Strengthening Social Security
The Social Security Administration (SSA) has announced a 0.3 percent cost-of-living adjustment, or COLA, for 2017. The increase is based on the Consumer Price Index for Urban Wage Earners and Clerical Workers, or CPI-W for short. Whether this formula is the best way to determine COLA increases for Social Security beneficiaries is an open question – one of many questions facing the program.
In late 2015, I joined the Ways and Means Social Security Subcommittee. This role allows me to work directly on solutions to shore up the program so many Nebraskans have paid into throughout their lives, expecting it would be there for them in retirement.
The Social Security Trustees released their 2016 report in June, which showed Social Security remains on a track toward insolvency by 2034 and reinforced the need to act now to strengthen it. President Obama announced his Social Security plan around the same time, which called for giving out more money while increasing payroll taxes.
Shortly after, the Social Security Subcommittee held a hearing with SSA Chief Actuary Stephen Goss. When asked whether Social Security would be solvent if every dollar of earnings was subject to the payroll tax, Mr. Goss replied it would not. This does not even take into account the expanded benefits President Obama suggested. The President’s plan would lead to higher taxes while likely pushing Social Security further into insolvency.
At a second hearing with Mr. Goss in September, I asked him about the memos his office produces on various plans to reform Social Security. These memos are vital to determining which suggested solutions could ensure the program’s solvency, but they currently do not analyze the impacts of additional taxes proposed by some plans. Mr. Goss responded with assurances they are working toward providing this necessary information in future reports.
In addition to financial challenges, other threats such as identity theft are deeply concerning.

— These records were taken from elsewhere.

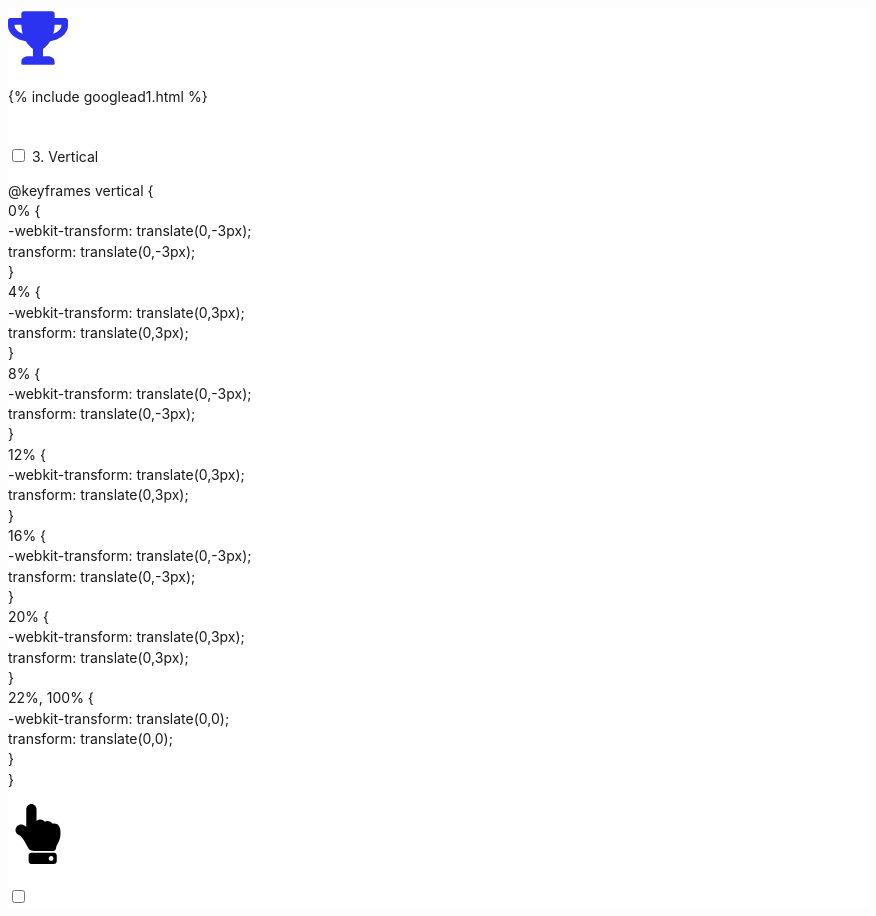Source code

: <svg id="inside_animation_icon" style="width: 60px; height: 60px; animation: ring 3s infinite alternate" fill="#2c33f0" viewBox="0 0 576 512">
<path d="M552 64H448V24c0-13.3-10.7-24-24-24H152c-13.3 0-24 10.7-24 24v40H24C10.7 64 0 74.7 0 88v56c0 35.7 22.5 72.4 61.9 100.7 31.5 22.7 69.8 37.1 110 41.7C203.3 338.5 240 360 240 360v72h-48c-35.3 0-64 20.7-64 56v12c0 6.6 5.4 12 12 12h296c6.6 0 12-5.4 12-12v-12c0-35.3-28.7-56-64-56h-48v-72s36.7-21.5 68.1-73.6c40.3-4.6 78.6-19 110-41.7 39.3-28.3 61.9-65 61.9-100.7V88c0-13.3-10.7-24-24-24zM99.3 192.8C74.9 175.2 64 155.6 64 144v-16h64.2c1 32.6 5.8 61.2 12.8 86.2-15.1-5.2-29.2-12.4-41.7-21.4zM512 144c0 16.1-17.7 36.1-35.3 48.8-12.5 9-26.7 16.2-41.8 21.4 7-25 11.8-53.6 12.8-86.2H512v16z" /> </svg>
</div>
</div>

{% include googlead1.html %}

<div style="margin-bottom: 18px;">
<input type="checkbox" name="myaccordion" id="tab_three">
<label for="tab_three"> <span class="karna_span"><span>3. Vertical</span><span><svg style="width: 40px; height: 40px; animation: vertical 3s infinite alternate;" fill="white" viewbox="0 0 640 512"><path d="M608 32H32C14.33 32 0 46.33 0 64v384c0 17.67 14.33 32 32 32h576c17.67 0 32-14.33 32-32V64c0-17.67-14.33-32-32-32zM176 327.88V344c0 4.42-3.58 8-8 8h-16c-4.42 0-8-3.58-8-8v-16.29c-11.29-.58-22.27-4.52-31.37-11.35-3.9-2.93-4.1-8.77-.57-12.14l11.75-11.21c2.77-2.64 6.89-2.76 10.13-.73 3.87 2.42 8.26 3.72 12.82 3.72h28.11c6.5 0 11.8-5.92 11.8-13.19 0-5.95-3.61-11.19-8.77-12.73l-45-13.5c-18.59-5.58-31.58-23.42-31.58-43.39 0-24.52 19.05-44.44 42.67-45.07V152c0-4.42 3.58-8 8-8h16c4.42 0 8 3.58 8 8v16.29c11.29.58 22.27 4.51 31.37 11.35 3.9 2.93 4.1 8.77.57 12.14l-11.75 11.21c-2.77 2.64-6.89 2.76-10.13.73-3.87-2.43-8.26-3.72-12.82-3.72h-28.11c-6.5 0-11.8 5.92-11.8 13.19 0 5.95 3.61 11.19 8.77 12.73l45 13.5c18.59 5.58 31.58 23.42 31.58 43.39 0 24.53-19.05 44.44-42.67 45.07zM416 312c0 4.42-3.58 8-8 8H296c-4.42 0-8-3.58-8-8v-16c0-4.42 3.58-8 8-8h112c4.42 0 8 3.58 8 8v16zm160 0c0 4.42-3.58 8-8 8h-80c-4.42 0-8-3.58-8-8v-16c0-4.42 3.58-8 8-8h80c4.42 0 8 3.58 8 8v16zm0-96c0 4.42-3.58 8-8 8H296c-4.42 0-8-3.58-8-8v-16c0-4.42 3.58-8 8-8h272c4.42 0 8 3.58 8 8v16z"/></svg></span> </span></label>
<div class="inside_container">
<p><code2>@keyframes vertical { <br>0% {<br>-webkit-transform: translate(0,-3px);<br>transform: translate(0,-3px);<br>}<br>4% {<br>-webkit-transform: translate(0,3px);<br>transform: translate(0,3px);<br>}<br>8% {<br>-webkit-transform: translate(0,-3px);<br>transform: translate(0,-3px);<br>}<br>12% {<br>-webkit-transform: translate(0,3px);<br>transform: translate(0,3px);<br>}<br>16% {<br>-webkit-transform: translate(0,-3px);<br>transform: translate(0,-3px);<br>}<br>20% {<br>-webkit-transform: translate(0,3px);<br>transform: translate(0,3px);<br>}<br>22%, 100% {<br>-webkit-transform: translate(0,0);<br>transform: translate(0,0);<br>}<br>}<br></code2></p>
<svg id="inside_animation_icon" style="width: 60px; height: 60px; animation: vertical 3s infinite alternate;" fill="black" viewBox="0 0 384 512">
<path d="M135.652 0c23.625 0 43.826 20.65 43.826 44.8v99.851c17.048-16.34 49.766-18.346 70.944 6.299 22.829-14.288 53.017-2.147 62.315 16.45C361.878 158.426 384 189.346 384 240c0 2.746-.203 13.276-.195 16 .168 61.971-31.065 76.894-38.315 123.731C343.683 391.404 333.599 400 321.786 400H150.261l-.001-.002c-18.366-.011-35.889-10.607-43.845-28.464C93.421 342.648 57.377 276.122 29.092 264 10.897 256.203.008 242.616 0 224c-.014-34.222 35.098-57.752 66.908-44.119 8.359 3.583 16.67 8.312 24.918 14.153V44.8c0-23.45 20.543-44.8 43.826-44.8zM136 416h192c13.255 0 24 10.745 24 24v48c0 13.255-10.745 24-24 24H136c-13.255 0-24-10.745-24-24v-48c0-13.255 10.745-24 24-24zm168 28c-11.046 0-20 8.954-20 20s8.954 20 20 20 20-8.954 20-20-8.954-20-20-20z" /> </svg>
</div>
</div>
<div style="margin-bottom: 18px;">
<input type="checkbox" name="myaccordion" id="tab_four">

The House passed a bill, which originated in the Social Security Subcommittee, at the end of September to require the SSA to remove Social Security Numbers (SSNs) from mailings when they are not necessary and to justify when mailings need SSNs.
In 2015, the SSA sent approximately 233 million documents containing full SSNs. Disturbingly, the SSA Inspector General found as many as 51 percent of the addresses used by the SSA for some of its mailings have been inaccurate. Under the legislation passed by the House, the SSA would be required to remove SSNs from all unnecessary mailings as soon as possible and report back to Congress on its progress twice each year.
We are also working to protect the Second Amendment rights of Social Security beneficiaries. In his list of executive actions in January, President Obama included a proposal to report all 4.2 million Social Security beneficiaries with representative payees to the National Instant Criminal Background Check System.
Assigning a representative payee to manage one’s finances does not mean a person is violent or dangerous. Additionally, as I highlighted in a hearing in May, the SSA’s decades-old listings are not a reliable measure of mental capacity to own a gun today, and the SSA continues to miss deadlines to update these standards. I am a cosponsor of the Social Security Beneficiary 2nd Amendment Rights Protection Act to ensure determinations made by the SSA cannot be used to revoke constitutional rights.
Millions of Americans depend on Social Security as part of their retirement savings, and they are also depending on us to strengthen the program. We must act now, not later, to put Social Security on a sustainable path.